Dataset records
# # # # #
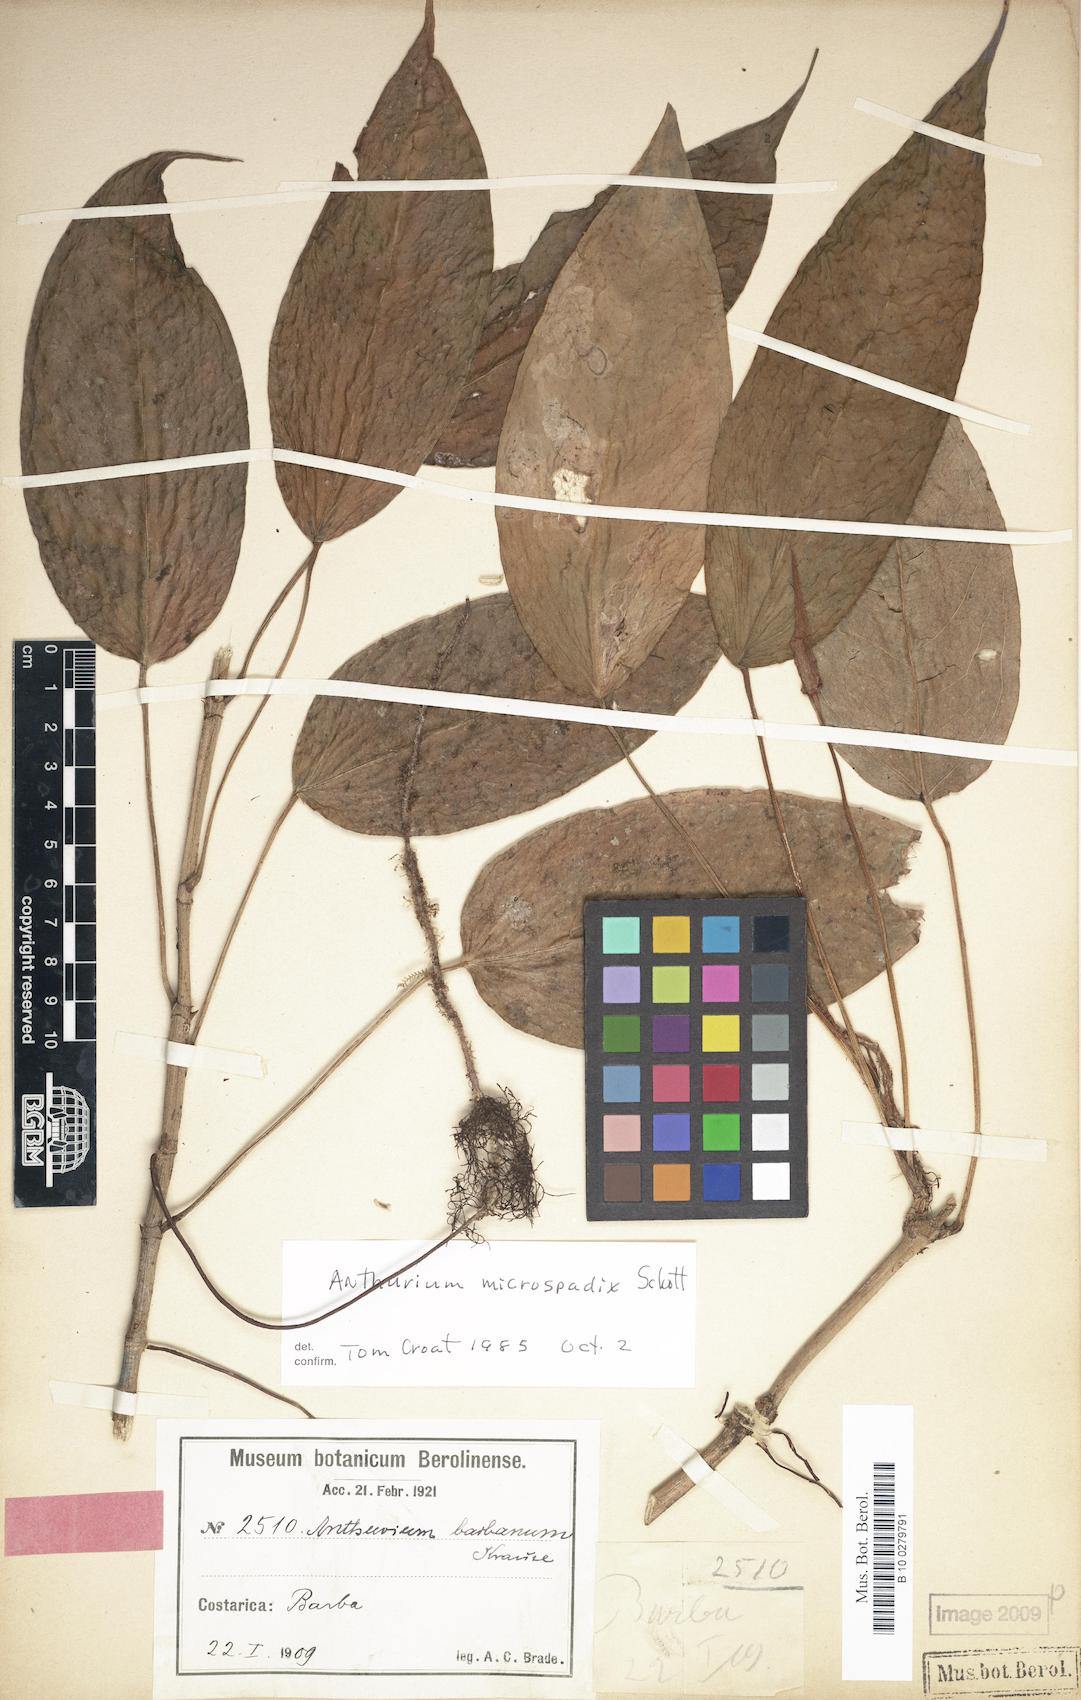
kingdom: Plantae
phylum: Tracheophyta
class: Liliopsida
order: Alismatales
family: Araceae
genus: Anthurium
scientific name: Anthurium microspadix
# # # # #
Copy out every line of the listing word for word, omitting the pictures.

kingdom: Plantae
phylum: Tracheophyta
class: Liliopsida
order: Alismatales
family: Araceae
genus: Anthurium
scientific name: Anthurium microspadix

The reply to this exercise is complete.